1 Prepare and measure: End users receive and measure quantum states (but the quantum phenomenon of entanglement is not necessarily involved). Two end users can share a private key only they know. Also, users can have their password verified without revealing it.

2 Entanglement distribution networks: Any two end users can obtain entangled states (but not to store them). These provide the strongest quantum encryption possible.

3 Quantum memory networks: Any two end users to obtain and store entangled qubits (the quantum unit of information), and can teleport quantum information to each other. The networks enable cloud quantum computing.

4 & 5 Quantum computing networks: The devices on the network are full-fledged quantum computers (able to do error correction on data transfers). These stages would enable various degrees of distributed quantum computing and quantum sensors, with applications to science experiments.

• DATA:
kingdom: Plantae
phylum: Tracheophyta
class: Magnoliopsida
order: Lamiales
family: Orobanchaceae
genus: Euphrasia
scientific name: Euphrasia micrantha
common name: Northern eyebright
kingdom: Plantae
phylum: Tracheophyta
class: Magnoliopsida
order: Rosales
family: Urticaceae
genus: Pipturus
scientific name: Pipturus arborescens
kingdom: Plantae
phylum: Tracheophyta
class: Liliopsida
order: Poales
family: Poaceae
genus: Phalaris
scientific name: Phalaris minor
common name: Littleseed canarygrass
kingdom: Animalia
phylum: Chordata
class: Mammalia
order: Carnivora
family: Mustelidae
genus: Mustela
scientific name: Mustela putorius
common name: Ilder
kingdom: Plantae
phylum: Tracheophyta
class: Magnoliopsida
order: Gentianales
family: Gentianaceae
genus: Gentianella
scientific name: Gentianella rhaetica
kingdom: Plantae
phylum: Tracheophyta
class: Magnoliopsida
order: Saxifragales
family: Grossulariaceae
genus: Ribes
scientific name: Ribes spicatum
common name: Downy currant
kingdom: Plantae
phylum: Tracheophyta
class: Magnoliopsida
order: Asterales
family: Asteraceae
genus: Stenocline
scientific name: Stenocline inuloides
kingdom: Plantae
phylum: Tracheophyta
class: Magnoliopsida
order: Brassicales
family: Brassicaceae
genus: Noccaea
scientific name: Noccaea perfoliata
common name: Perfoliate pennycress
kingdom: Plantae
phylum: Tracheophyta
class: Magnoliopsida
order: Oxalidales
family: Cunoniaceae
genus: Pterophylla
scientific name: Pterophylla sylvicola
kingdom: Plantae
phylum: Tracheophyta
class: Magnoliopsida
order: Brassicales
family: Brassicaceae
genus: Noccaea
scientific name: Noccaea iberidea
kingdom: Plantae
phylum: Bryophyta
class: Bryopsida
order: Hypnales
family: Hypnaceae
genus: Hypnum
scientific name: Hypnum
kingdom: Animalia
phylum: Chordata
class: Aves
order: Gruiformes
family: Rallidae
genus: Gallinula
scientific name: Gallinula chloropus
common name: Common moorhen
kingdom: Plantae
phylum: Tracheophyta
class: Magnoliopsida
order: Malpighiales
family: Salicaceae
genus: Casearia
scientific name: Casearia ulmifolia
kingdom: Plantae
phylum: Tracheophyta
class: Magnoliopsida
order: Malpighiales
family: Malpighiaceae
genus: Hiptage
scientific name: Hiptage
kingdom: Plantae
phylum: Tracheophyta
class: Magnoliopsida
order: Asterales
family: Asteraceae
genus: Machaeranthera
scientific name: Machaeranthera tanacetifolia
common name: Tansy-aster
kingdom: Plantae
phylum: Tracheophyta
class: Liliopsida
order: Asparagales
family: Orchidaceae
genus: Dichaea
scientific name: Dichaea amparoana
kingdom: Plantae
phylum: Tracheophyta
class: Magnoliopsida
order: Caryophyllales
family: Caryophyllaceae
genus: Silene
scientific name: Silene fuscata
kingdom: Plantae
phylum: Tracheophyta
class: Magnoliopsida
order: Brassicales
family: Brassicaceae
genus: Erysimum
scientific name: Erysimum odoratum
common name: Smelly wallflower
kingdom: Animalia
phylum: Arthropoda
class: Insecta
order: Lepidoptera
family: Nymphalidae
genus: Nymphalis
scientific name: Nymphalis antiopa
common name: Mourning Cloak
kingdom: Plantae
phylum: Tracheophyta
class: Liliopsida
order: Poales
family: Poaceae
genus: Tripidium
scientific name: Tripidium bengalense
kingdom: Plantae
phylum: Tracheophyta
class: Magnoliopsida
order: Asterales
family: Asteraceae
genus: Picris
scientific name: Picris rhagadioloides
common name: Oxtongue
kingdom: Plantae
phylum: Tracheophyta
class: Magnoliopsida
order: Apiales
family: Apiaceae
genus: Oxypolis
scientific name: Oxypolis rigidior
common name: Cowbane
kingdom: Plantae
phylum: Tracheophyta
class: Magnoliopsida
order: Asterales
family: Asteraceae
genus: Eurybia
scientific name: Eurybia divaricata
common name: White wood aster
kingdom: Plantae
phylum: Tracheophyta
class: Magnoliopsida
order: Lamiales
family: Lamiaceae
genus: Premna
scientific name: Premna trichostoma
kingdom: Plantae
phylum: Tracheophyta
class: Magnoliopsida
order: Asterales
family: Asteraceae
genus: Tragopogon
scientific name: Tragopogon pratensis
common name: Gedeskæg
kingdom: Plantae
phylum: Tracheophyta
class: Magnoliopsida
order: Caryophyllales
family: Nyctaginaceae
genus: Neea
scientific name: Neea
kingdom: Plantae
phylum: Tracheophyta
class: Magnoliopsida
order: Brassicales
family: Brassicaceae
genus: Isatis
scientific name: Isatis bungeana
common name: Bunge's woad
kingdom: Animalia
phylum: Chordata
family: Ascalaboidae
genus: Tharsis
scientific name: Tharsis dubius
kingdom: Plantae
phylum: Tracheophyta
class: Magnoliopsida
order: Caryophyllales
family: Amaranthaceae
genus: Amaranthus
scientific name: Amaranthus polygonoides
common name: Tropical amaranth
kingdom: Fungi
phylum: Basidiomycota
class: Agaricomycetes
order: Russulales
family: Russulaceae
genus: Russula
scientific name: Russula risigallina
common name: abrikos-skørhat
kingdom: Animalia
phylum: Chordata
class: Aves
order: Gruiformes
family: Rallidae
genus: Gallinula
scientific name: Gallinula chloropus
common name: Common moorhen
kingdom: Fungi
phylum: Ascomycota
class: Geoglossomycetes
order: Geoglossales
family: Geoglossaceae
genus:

• PROMPT A:
Print the passage on quantum network stages exactly, from "2 Entanglement distribution" down to "cloud quantum computing.".
• PROMPT B:
Output everything in the records from the line containing "order: Russulales" down to the last line of the records, both included, exactly as they appear.

• WORKED SOLUTION A:
2 Entanglement distribution networks: Any two end users can obtain entangled states (but not to store them). These provide the strongest quantum encryption possible.

3 Quantum memory networks: Any two end users to obtain and store entangled qubits (the quantum unit of information), and can teleport quantum information to each other. The networks enable cloud quantum computing.

• WORKED SOLUTION B:
order: Russulales
family: Russulaceae
genus: Russula
scientific name: Russula risigallina
common name: abrikos-skørhat
kingdom: Animalia
phylum: Chordata
class: Aves
order: Gruiformes
family: Rallidae
genus: Gallinula
scientific name: Gallinula chloropus
common name: Common moorhen
kingdom: Fungi
phylum: Ascomycota
class: Geoglossomycetes
order: Geoglossales
family: Geoglossaceae
genus:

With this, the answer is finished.